Opening Hours: 10am-6pm daily Tickets: €20 per adult, free for children Address: Prinz Eugen-Straße 27, 1030 Vienna
13. Marvel at the antiquities in Kunsthistorisches Museum
The History of Art Museum is just as stunning on the outside as it is on the inside. Step through the imperial world of the Habsburgs, gaze into the maze of the Arab World then go into Europe’s oldest gold mine.
Opening Hours: 10am-6pm, open until 9pm on Thursdays. Closed on Mondays Tickets: €15 per adult, €11 per child Address: Maria-Theresien-Platz, 1010 Vienna
14. Spend a day in the MuseumsQuartier
If you’re rarely seen without a copy of Nylon and the Leopold Museum was #1 on your list of places to visit in Vienna, make yourself at home in the MuseumsQuartier. This is 60,000² of art, museums and architecture – it’s the eighth largest cultural district in the world. Pack your biggest sunglasses, comfortable walking shoes and put the Architecture Centre, Kunsthalle and Museum of Modern Art at the top of your list.
Address: Museumsplatz 1, 1070 Vienna
15. Find Vienna’s Rathaus (Town Hall)
If you’ve travelled in Germany before, you’ll find similarities between their town halls and Vienna’s Neo-Gothic Rathaus. This is also where you can find the largest Christmas markets over December – feast on pretzels jewelled with sea salt, hams from all over Austria and local craft wheat beer too.

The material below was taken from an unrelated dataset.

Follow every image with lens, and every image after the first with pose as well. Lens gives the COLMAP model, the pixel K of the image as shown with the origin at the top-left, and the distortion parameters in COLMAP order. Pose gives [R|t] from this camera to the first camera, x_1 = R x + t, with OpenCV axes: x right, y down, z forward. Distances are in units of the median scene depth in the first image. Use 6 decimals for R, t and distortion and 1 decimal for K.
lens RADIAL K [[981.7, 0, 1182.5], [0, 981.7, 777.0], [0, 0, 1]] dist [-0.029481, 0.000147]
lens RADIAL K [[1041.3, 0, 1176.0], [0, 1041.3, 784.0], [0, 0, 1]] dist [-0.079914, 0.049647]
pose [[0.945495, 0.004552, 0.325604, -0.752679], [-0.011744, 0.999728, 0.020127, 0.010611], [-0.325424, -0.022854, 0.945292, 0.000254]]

Address: Michaelerplatz 1, 1010 Vienna
How to get to Vienna
Fly direct to Vienna in less than 3 hours from London or Manchester. If you’re not near London or Manchester, there are also connecting flights from Liverpool, Bournemouth, Exeter, Edinburgh, Glasgow and Bristol.

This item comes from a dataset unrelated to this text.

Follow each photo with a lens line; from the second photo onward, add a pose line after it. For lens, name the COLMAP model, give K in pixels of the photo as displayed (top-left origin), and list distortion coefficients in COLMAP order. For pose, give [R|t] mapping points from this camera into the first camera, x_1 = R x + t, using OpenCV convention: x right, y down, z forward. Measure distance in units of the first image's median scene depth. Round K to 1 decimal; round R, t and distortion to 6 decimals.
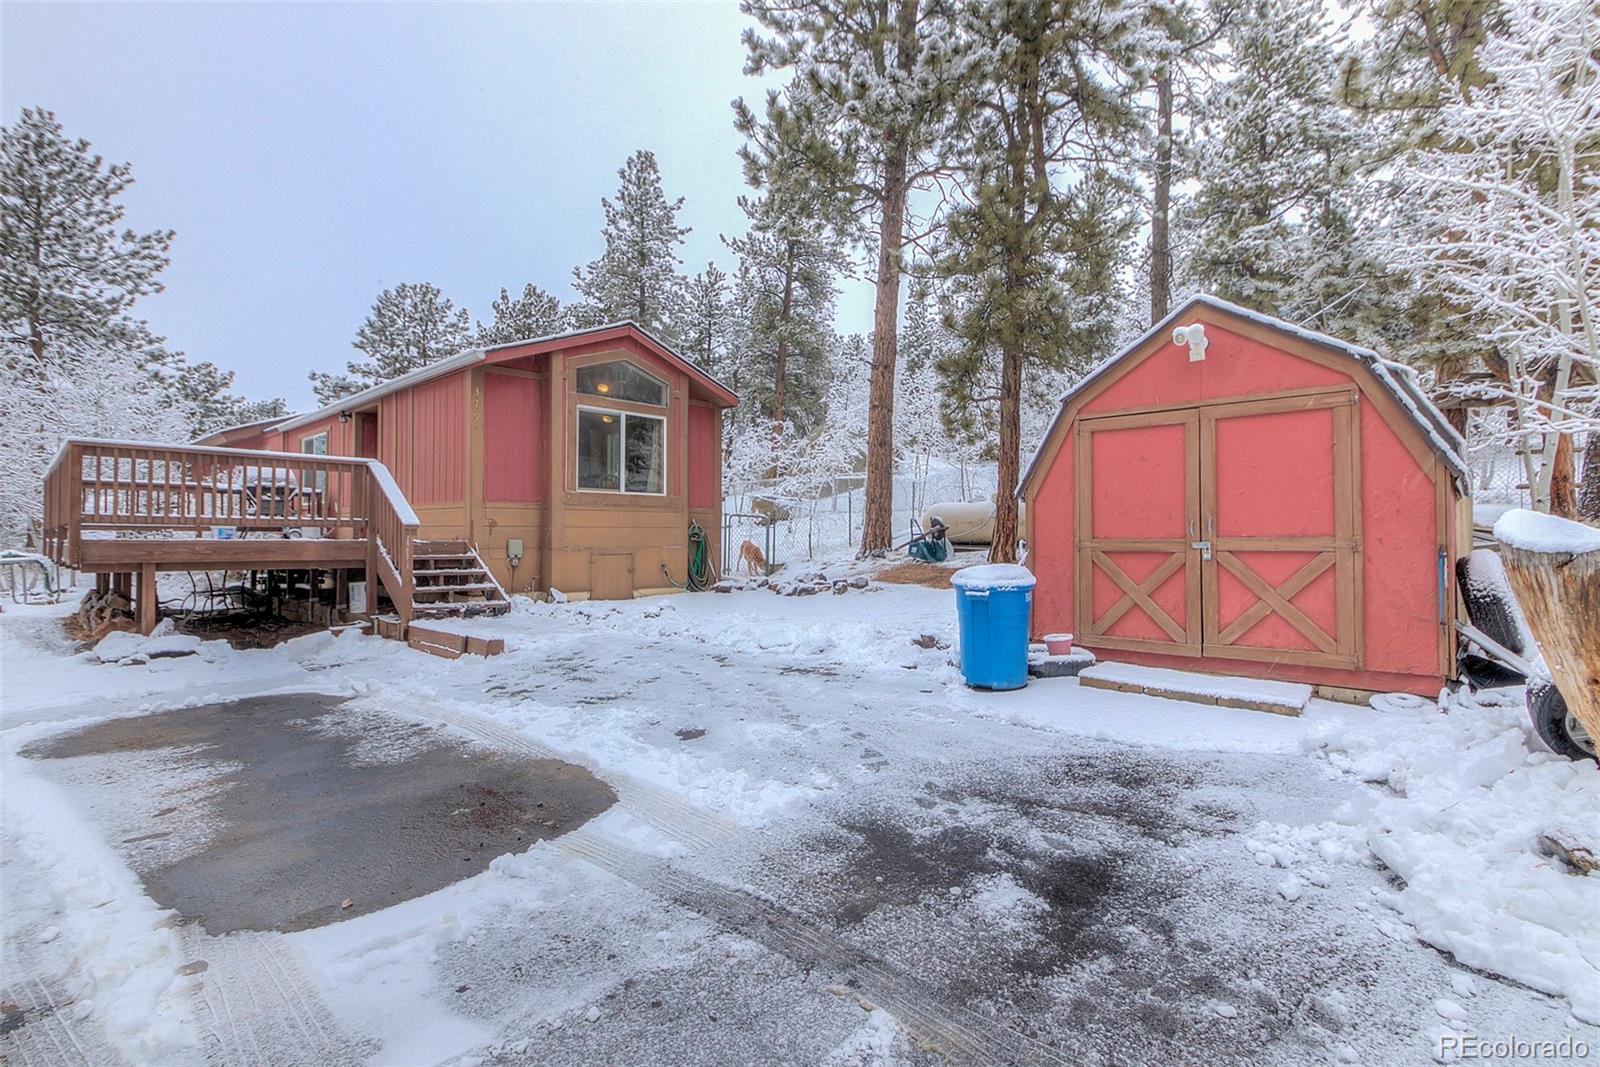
lens RADIAL K [[762.4, 0, 802.1], [0, 762.4, 529.5], [0, 0, 1]] dist [0.044903, -0.019349]
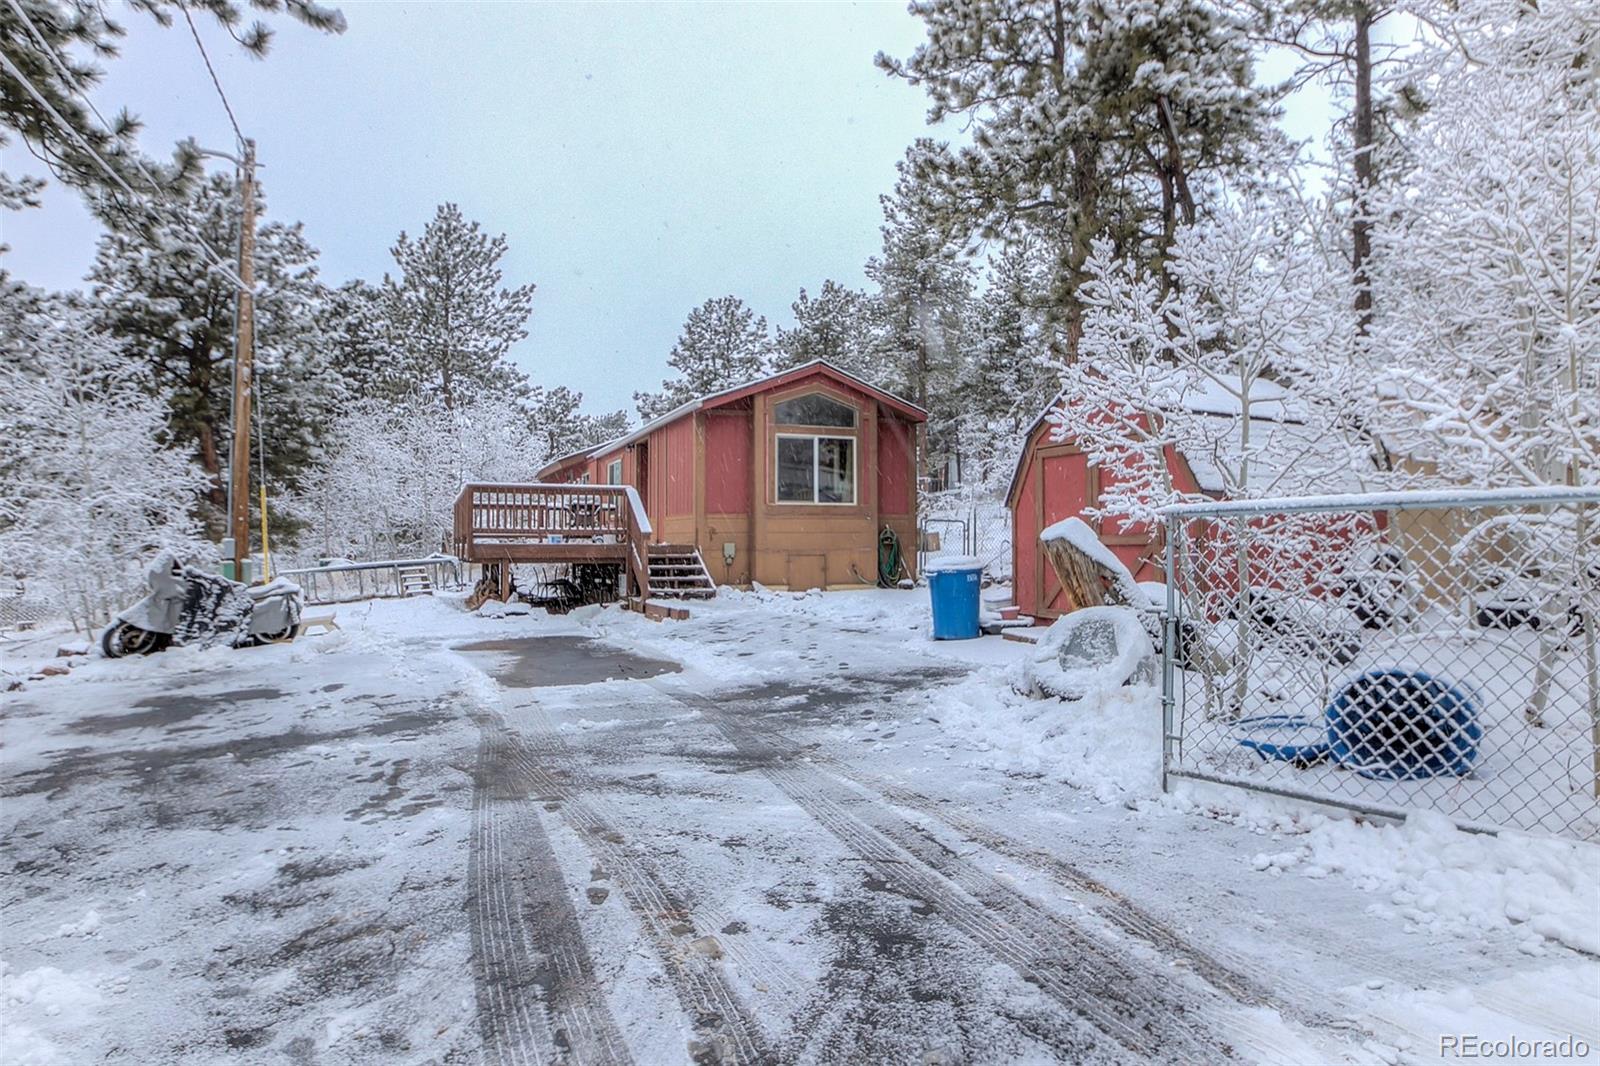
lens RADIAL K [[951.8, 0, 800.0], [0, 951.8, 533.0], [0, 0, 1]] dist [-0.001603, -0.000771]
pose [[0.913808, -0.010112, -0.406020, 0.156689], [0.009228, 0.999949, -0.004136, 0.001682], [0.406041, 0.000033, 0.913855, -0.166470]]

Where to stay on a city break in Vienna
If you’re looking for a hostel:
Plump for one of the dorm rooms in Ruthensteiner Hostel, Vienna. Their cute beer garden is the perfect place to relax come summer.
If you’re looking for a hotel:
Viennart is a chic hotel that’s popular with couples and groups of friends travelling to Vienna to be in the centre of the MuseumsQuartier. Their staff will be able to help you out with tickets and passes too.